March 28, 2019

Filip Ivanović Socrates’ Death and Democracy

The lecture will focus on trial of Socrates, accused of spoiling the youth and disrespecting Athenian gods, as described in Plato’s Apology, through clarifying the question whether Socrates was in reality a supporter or an opponent of the democratic constitution. Such dilemma stems from the apparently contradicting behavior of Socrates, who refuses to participate in political deliberation, but stays in Athens until death, and who insists on individual moral integrity, but spends his whole life in constant attempt to ameliorate the community.
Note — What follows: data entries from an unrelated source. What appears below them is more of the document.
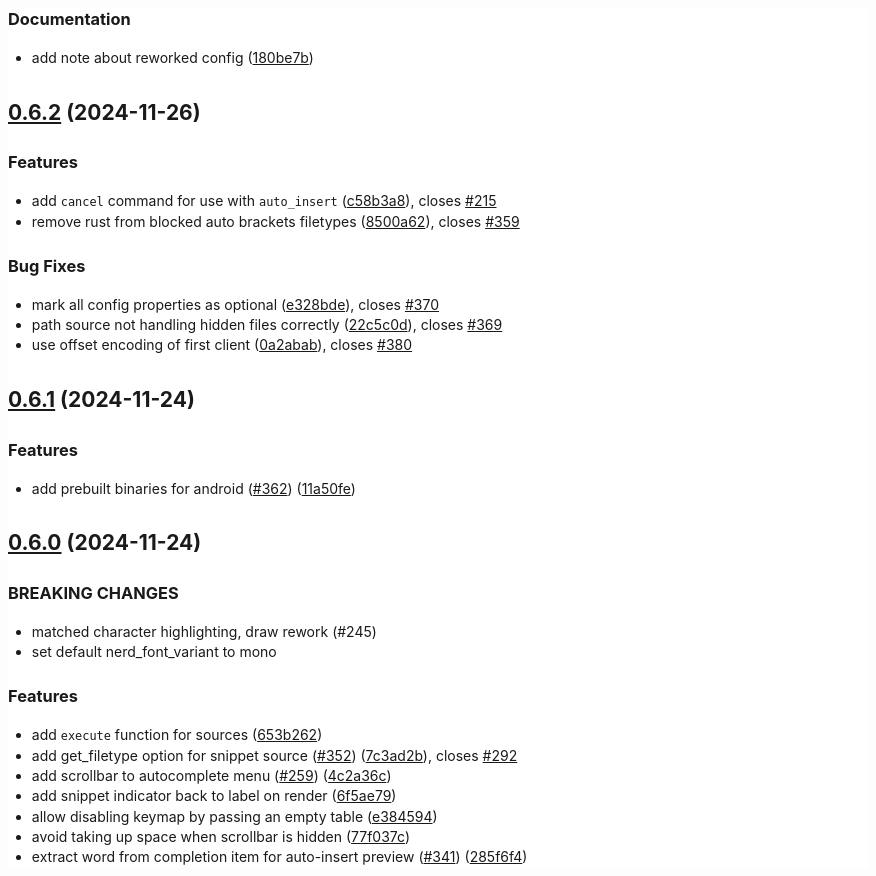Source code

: ### Documentation

* add note about reworked config ([180be7b](https://github.com/Saghen/blink.cmp/commit/180be7ba574033baa30fa8af0db4f59db7353584))

## [0.6.2](https://github.com/Saghen/blink.cmp/compare/v0.6.1...v0.6.2) (2024-11-26)

### Features

* add `cancel` command for use with `auto_insert` ([c58b3a8](https://github.com/Saghen/blink.cmp/commit/c58b3a8ec2cd71b422fbd4b1607e924996dfdebb)), closes [#215](https://github.com/Saghen/blink.cmp/issues/215)
* remove rust from blocked auto brackets filetypes ([8500a62](https://github.com/Saghen/blink.cmp/commit/8500a62e6f07a823b373df91b00c997734b3c664)), closes [#359](https://github.com/Saghen/blink.cmp/issues/359)

### Bug Fixes

* mark all config properties as optional ([e328bde](https://github.com/Saghen/blink.cmp/commit/e328bdedc4d12d01ff5c68bee8ea6ae6f33f42f7)), closes [#370](https://github.com/Saghen/blink.cmp/issues/370)
* path source not handling hidden files correctly ([22c5c0d](https://github.com/Saghen/blink.cmp/commit/22c5c0d2c96d5ab86cd23f8df76f005505138a5d)), closes [#369](https://github.com/Saghen/blink.cmp/issues/369)
* use offset encoding of first client ([0a2abab](https://github.com/Saghen/blink.cmp/commit/0a2ababaa450f50afeb4653c3d40b34344aa80d6)), closes [#380](https://github.com/Saghen/blink.cmp/issues/380)

## [0.6.1](https://github.com/Saghen/blink.cmp/compare/v0.6.0...v0.6.1) (2024-11-24)

### Features

* add prebuilt binaries for android ([#362](https://github.com/Saghen/blink.cmp/issues/362)) ([11a50fe](https://github.com/Saghen/blink.cmp/commit/11a50fe006a4482ab5acb5bcd77efa4fb9f944f8))

## [0.6.0](https://github.com/Saghen/blink.cmp/compare/v0.5.1...v0.6.0) (2024-11-24)

### BREAKING CHANGES

* matched character highlighting, draw rework (#245)
* set default nerd_font_variant to mono

### Features

* add `execute` function for sources ([653b262](https://github.com/Saghen/blink.cmp/commit/653b2629e1dab0c6d0084d90f30a600d601812a1))
* add get_filetype option for snippet source ([#352](https://github.com/Saghen/blink.cmp/issues/352)) ([7c3ad2b](https://github.com/Saghen/blink.cmp/commit/7c3ad2b1fcd0250df69162ad71439cfe547f9608)), closes [#292](https://github.com/Saghen/blink.cmp/issues/292)
* add scrollbar to autocomplete menu ([#259](https://github.com/Saghen/blink.cmp/issues/259)) ([4c2a36c](https://github.com/Saghen/blink.cmp/commit/4c2a36ce8efb2f02d12600b43b3de32898d07433))
* add snippet indicator back to label on render ([6f5ae79](https://github.com/Saghen/blink.cmp/commit/6f5ae79218334e5d1ca783e22847bbc6b4daef16))
* allow disabling keymap by passing an empty table ([e384594](https://github.com/Saghen/blink.cmp/commit/e384594deee2f7be225cb89dbcb72d9b6482fde8))
* avoid taking up space when scrollbar is hidden ([77f037c](https://github.com/Saghen/blink.cmp/commit/77f037cae07358368f3b7548ba39cffceb49349e))
* extract word from completion item for auto-insert preview ([#341](https://github.com/Saghen/blink.cmp/issues/341)) ([285f6f4](https://github.com/Saghen/blink.cmp/commit/285f6f498c8ba3ac0788edb1db2f8d2d3cb20fad))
Finally, the key questions that the lecture will attempt to answer is whether Socrates was a “more authentic” democrat than his democratic fellow citizens, prosecutors, jurors, and judges.
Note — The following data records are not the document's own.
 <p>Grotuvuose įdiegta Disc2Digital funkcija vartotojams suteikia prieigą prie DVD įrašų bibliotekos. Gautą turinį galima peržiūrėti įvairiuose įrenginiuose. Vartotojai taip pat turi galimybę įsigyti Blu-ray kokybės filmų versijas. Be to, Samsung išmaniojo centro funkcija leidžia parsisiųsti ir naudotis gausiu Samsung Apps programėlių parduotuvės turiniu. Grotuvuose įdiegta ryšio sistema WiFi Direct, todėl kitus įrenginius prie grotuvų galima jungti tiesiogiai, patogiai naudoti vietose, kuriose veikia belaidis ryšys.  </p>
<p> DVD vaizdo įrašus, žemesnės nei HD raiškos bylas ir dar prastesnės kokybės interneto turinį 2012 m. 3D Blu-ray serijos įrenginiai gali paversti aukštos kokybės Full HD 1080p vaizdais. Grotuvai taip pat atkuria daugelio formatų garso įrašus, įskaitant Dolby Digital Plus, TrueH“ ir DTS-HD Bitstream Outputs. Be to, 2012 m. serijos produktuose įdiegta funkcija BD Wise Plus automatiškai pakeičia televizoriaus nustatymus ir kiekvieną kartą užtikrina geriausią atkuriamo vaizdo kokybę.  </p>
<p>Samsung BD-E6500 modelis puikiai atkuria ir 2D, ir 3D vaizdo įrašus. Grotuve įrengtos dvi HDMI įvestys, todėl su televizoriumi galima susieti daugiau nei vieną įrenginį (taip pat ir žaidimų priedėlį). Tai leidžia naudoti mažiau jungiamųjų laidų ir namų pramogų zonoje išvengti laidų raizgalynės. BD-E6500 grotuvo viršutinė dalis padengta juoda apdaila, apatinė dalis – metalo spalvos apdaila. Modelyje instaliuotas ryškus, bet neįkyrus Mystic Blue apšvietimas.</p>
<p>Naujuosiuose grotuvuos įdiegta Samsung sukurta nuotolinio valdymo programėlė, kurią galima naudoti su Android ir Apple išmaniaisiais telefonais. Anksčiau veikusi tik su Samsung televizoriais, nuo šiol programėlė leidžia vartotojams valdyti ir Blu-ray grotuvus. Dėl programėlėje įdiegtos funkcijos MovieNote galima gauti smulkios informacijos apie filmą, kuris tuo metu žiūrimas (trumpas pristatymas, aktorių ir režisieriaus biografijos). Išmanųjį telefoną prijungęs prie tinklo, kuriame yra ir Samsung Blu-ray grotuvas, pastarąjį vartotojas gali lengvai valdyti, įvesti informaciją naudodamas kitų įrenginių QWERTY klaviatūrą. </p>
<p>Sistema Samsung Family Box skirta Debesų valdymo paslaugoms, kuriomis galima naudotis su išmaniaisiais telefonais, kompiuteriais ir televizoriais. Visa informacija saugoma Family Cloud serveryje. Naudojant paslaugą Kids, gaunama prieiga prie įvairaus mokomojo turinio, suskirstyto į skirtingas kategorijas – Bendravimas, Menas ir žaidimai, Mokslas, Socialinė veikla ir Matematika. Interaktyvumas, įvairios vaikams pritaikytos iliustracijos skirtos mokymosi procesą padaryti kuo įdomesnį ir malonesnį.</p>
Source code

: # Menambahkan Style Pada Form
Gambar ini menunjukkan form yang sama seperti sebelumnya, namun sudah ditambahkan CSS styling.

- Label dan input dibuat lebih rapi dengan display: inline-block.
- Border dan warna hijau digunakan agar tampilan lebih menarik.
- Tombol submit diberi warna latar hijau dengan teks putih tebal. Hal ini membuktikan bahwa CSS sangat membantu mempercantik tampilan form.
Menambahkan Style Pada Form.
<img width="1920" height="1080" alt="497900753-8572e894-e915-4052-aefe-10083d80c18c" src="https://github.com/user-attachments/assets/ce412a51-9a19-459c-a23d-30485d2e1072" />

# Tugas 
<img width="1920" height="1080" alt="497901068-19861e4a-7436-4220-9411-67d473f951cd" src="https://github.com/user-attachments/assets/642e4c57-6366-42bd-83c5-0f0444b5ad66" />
Filip Ivanović was born in 1986 in Podgorica. He holds BA and MA degrees from the Department of Philosophy of the University of Bologna, and a PhD from the Department of Philosophy and Religious Studies of the Norwegian University of Science and Technology at Trondheim. He worked as a research and/or teaching fellow at the Van Leer Institute in Jerusalem and University of Leuven, and spent research stays at the University of Aarhus and Norwegian Institute at Athens. Ivanović is the founder and director of the Center for Hellenic Studies in Podgorica. His publications include monographs Desiring the Beautiful: The Erotic-Aesthetic Dimension of Deification in Dionysius the Areopagite and Maximus the Confessor (Washington, DC: Catholic University of America Press, 2019) and  (Eugene, OR: Pickwick, 2010), as well as a number of articles and papers in international academic journals and edited volumes.